Productores de distintas veredas rurales de Ciénaga participaron en un proyecto de capacitación y transferencia tecnológica orientado a fortalecer la producción cafetera y optimizar el uso de recursos naturales.
Caficultores de la parte alta de la Sierra Nevada comenzaron a transformar sus procesos productivos tras recibir asistencia técnica y herramientas para implementar prácticas de beneficio ecológico.
Reducir el consumo de agua en la producción de café y fortalecer las capacidades técnicas de los caficultores hacen parte de los objetivos de un proyecto que benefició a 100 familias productoras de la zona rural de Ciénaga, en la Sierra Nevada de Santa Marta, mediante asistencia técnica especializada y la entrega de herramientas para modernizar los procesos de beneficio ecológico del grano.
La iniciativa fue ejecutada por la Agencia de Renovación del Territorio (ART), en alianza con la Red Ecolsierra y la Organización de las Naciones Unidas para la Alimentación y la Agricultura (FAO), y estuvo dirigida a productores ubicados en distintas veredas de la zona rural del municipio, donde la producción cafetera representa una de las principales actividades económicas de numerosas familias. El proyecto incluyó jornadas de capacitación, visitas técnicas a predios productivos y acompañamiento permanente para la implementación de nuevas metodologías relacionadas con el procesamiento y manejo del café.
Dentro de las actividades desarrolladas se realizaron procesos de formación sobre producción sostenible, manejo eficiente de recursos y fortalecimiento de capacidades técnicas en finca. Los productores también participaron en espacios prácticos para conocer el funcionamiento de nuevas herramientas y adaptar los sistemas de beneficio a métodos que reduzcan el uso de agua y optimicen los procesos posteriores a la cosecha.

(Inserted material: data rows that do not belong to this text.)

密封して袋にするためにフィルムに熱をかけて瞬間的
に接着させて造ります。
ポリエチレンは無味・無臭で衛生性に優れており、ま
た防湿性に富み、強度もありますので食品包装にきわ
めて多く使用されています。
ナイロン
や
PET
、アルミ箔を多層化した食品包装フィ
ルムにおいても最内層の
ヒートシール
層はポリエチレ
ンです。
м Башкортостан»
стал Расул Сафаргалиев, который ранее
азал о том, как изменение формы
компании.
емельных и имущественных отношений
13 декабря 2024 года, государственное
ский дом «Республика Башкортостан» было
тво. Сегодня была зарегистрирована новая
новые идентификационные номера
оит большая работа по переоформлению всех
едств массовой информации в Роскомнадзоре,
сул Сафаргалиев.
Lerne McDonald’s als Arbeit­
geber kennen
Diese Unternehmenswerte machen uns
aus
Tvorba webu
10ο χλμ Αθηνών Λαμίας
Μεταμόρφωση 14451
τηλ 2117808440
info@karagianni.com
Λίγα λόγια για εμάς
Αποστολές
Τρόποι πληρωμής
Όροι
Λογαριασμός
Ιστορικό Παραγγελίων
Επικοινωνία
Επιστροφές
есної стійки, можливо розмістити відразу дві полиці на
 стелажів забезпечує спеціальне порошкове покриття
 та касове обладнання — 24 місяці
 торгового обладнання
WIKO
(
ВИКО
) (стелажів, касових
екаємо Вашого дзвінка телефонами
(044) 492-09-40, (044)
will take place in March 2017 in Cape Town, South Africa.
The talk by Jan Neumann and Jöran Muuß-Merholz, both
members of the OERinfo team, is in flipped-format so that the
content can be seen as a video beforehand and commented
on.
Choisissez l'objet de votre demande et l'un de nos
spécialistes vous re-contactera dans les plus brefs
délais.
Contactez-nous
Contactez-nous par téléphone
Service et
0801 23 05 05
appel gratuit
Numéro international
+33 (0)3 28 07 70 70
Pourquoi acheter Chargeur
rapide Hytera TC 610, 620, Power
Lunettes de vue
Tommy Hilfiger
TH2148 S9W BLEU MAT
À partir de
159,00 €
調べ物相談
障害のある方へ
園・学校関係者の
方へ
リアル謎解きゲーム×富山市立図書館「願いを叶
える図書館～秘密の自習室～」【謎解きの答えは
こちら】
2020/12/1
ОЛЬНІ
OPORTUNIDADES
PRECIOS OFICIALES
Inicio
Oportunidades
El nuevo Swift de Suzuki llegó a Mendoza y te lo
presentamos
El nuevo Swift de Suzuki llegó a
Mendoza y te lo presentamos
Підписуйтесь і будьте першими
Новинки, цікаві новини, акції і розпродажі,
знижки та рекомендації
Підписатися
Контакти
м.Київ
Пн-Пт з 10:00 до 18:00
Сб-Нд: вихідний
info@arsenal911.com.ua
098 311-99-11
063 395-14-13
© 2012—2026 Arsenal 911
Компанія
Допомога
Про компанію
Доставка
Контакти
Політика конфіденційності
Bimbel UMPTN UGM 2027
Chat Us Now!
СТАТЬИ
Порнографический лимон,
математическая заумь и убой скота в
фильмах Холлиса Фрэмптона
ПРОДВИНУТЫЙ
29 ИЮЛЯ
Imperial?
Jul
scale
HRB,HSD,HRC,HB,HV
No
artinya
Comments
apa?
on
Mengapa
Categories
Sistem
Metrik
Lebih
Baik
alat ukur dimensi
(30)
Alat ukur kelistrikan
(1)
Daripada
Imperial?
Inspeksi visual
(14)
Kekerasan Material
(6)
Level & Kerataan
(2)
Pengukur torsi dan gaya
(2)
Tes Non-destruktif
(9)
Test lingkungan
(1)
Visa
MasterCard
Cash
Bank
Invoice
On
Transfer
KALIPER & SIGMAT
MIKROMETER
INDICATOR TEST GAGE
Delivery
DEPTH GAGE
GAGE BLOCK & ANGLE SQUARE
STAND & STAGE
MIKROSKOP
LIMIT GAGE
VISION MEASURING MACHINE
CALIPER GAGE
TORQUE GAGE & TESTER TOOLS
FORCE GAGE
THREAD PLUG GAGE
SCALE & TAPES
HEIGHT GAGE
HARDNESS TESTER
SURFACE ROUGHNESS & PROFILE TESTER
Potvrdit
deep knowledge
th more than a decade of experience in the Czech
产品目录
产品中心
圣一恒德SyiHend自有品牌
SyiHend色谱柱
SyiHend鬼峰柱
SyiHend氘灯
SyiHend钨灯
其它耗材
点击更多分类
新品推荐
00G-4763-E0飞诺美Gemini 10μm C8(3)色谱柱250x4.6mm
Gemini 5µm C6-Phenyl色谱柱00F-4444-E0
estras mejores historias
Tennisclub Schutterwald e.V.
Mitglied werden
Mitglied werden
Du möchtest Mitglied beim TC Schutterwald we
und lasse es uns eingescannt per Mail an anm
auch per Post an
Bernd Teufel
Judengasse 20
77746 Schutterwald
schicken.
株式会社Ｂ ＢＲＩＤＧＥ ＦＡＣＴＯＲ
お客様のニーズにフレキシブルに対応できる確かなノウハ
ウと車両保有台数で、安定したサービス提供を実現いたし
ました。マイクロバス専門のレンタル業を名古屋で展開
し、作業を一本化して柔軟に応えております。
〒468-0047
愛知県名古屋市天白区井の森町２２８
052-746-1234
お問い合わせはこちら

Uno de los principales componentes del proyecto fue la implementación de tecnología Ecomill, un sistema utilizado para el lavado ecológico del café que permite disminuir el uso de agua durante la etapa de beneficio del grano. Según la información entregada por las entidades participantes, este mecanismo logró reducir el consumo aproximado de 40 litros de agua por kilogramo de café procesado a cerca de 360 mililitros, mediante procesos de despulpado y lavado que requieren menores volúmenes del recurso hídrico.
La incorporación de esta tecnología estuvo acompañada de asistencia técnica orientada al uso, mantenimiento y adaptación de los equipos dentro de las fincas cafeteras. Asimismo, se realizaron procesos de seguimiento para verificar la implementación de las nuevas prácticas y resolver aspectos técnicos relacionados con la operación de los sistemas entregados a las familias participantes.
Entre los beneficiarios se encuentra Juan Olivares, productor de la vereda La Secreta, quien explicó que durante más de cuatro décadas realizó el beneficio del café utilizando métodos tradicionales que requerían mayores cantidades de agua y procesos manuales. Indicó que actualmente implementa nuevas prácticas dentro de su cultivo y participa en las actividades técnicas desarrolladas como parte del proyecto, las cuales incluyen ajustes en las etapas de procesamiento y manejo del grano.
Además del acompañamiento técnico, las familias cafeteras recibieron generadores de energía para apoyar labores asociadas a la producción y transformación del café. Estos equipos serán utilizados para facilitar el funcionamiento de herramientas, maquinaria y otros procesos técnicos requeridos durante las distintas etapas productivas, especialmente en sectores rurales donde las condiciones de acceso a infraestructura eléctrica son limitadas.
Belia Bustamante, coordinadora subregional de la ART para la Sierra Nevada y Serranía del Perijá, señaló que el programa también incorpora componentes relacionados con el fortalecimiento organizativo de las comunidades rurales. Explicó que las acciones desarrolladas buscan facilitar procesos asociativos, promover el trabajo comunitario y generar condiciones para mejorar la articulación comercial de los productores participantes.
Por su parte, Nelson Mendoza, productor cafetero radicado en la Sierra Nevada desde la década de 1990, manifestó que los agricultores vinculados al proyecto han participado en diferentes procesos orientados al fortalecimiento técnico de la producción. Indicó que las capacitaciones y el acompañamiento recibido hacen parte de las estrategias implementadas para mejorar los sistemas de cultivo y procesamiento del café en la región.
De acuerdo con las entidades participantes, la estrategia busca avanzar en la implementación de prácticas productivas relacionadas con el uso eficiente del agua, el fortalecimiento técnico de los productores y la adopción de herramientas orientadas a mejorar los procesos asociados a la caficultura en las comunidades rurales de la Sierra Nevada de Santa Marta.